### Data for chart analysis
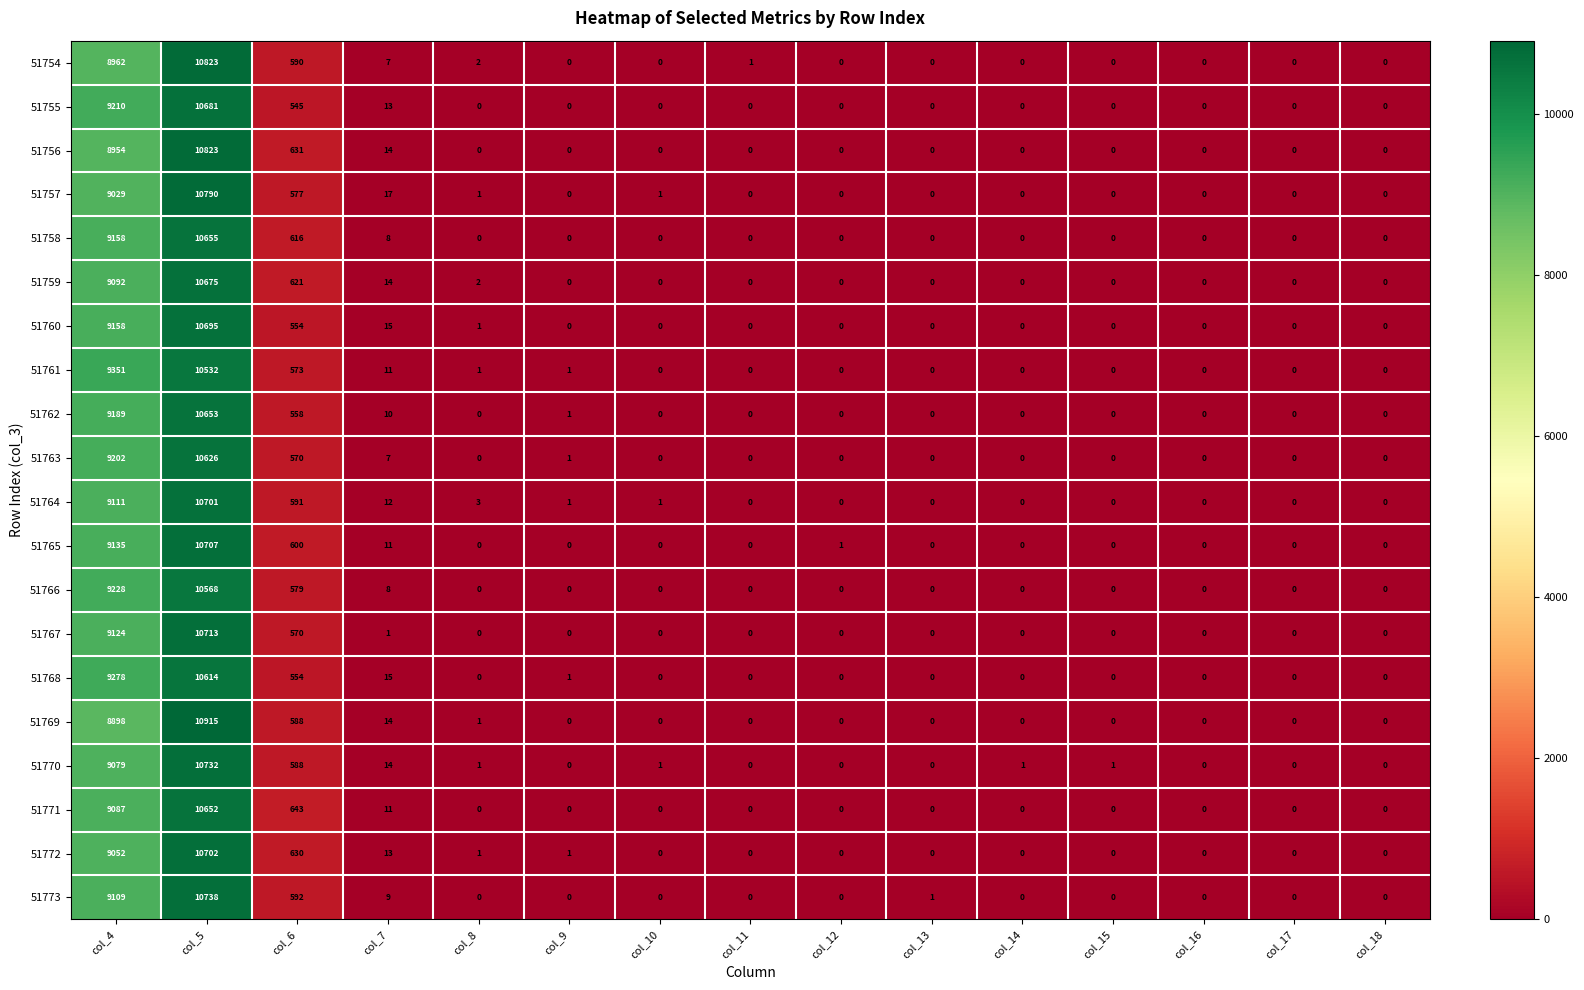

Which category has the highest value in the 51769 series?

col_5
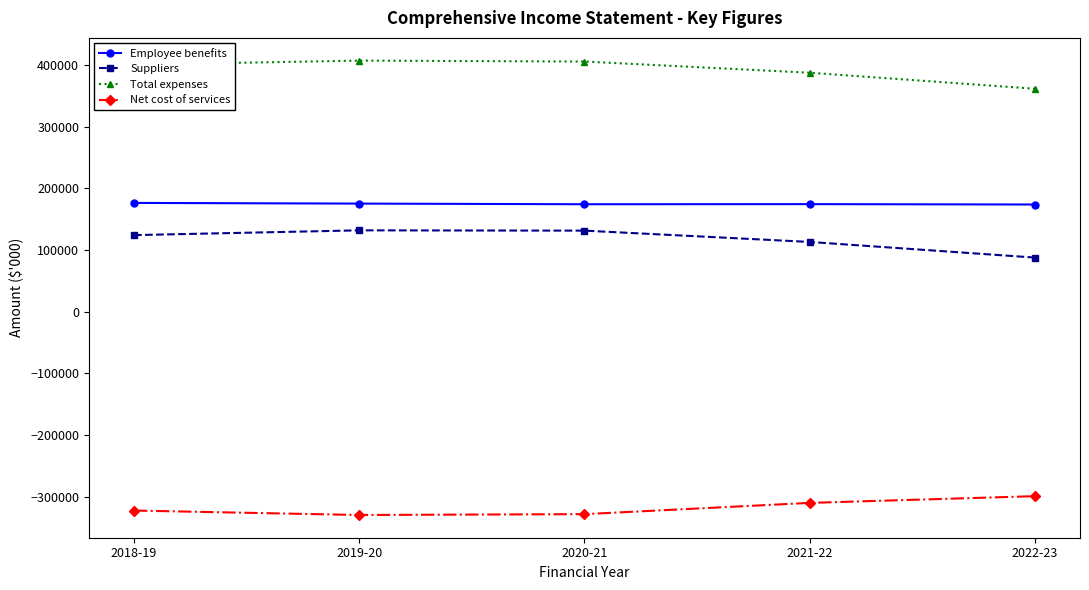

At 2019-20, list the series in order from largest to smallest.

Total expenses, Employee benefits, Suppliers, Net cost of services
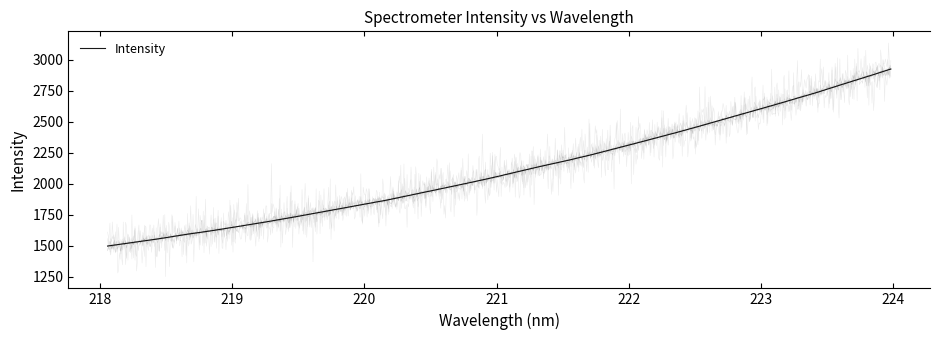

What is the highest value of the Intensity series?

2925.9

### ASSIGNED TASK
Reproduce the lines above word for word, leaving out the pictures.

### SOLUTION TO THE EXERCISE
Which category has the highest value in the 51769 series?

col_5

At 2019-20, list the series in order from largest to smallest.

Total expenses, Employee benefits, Suppliers, Net cost of services

What is the highest value of the Intensity series?

2925.9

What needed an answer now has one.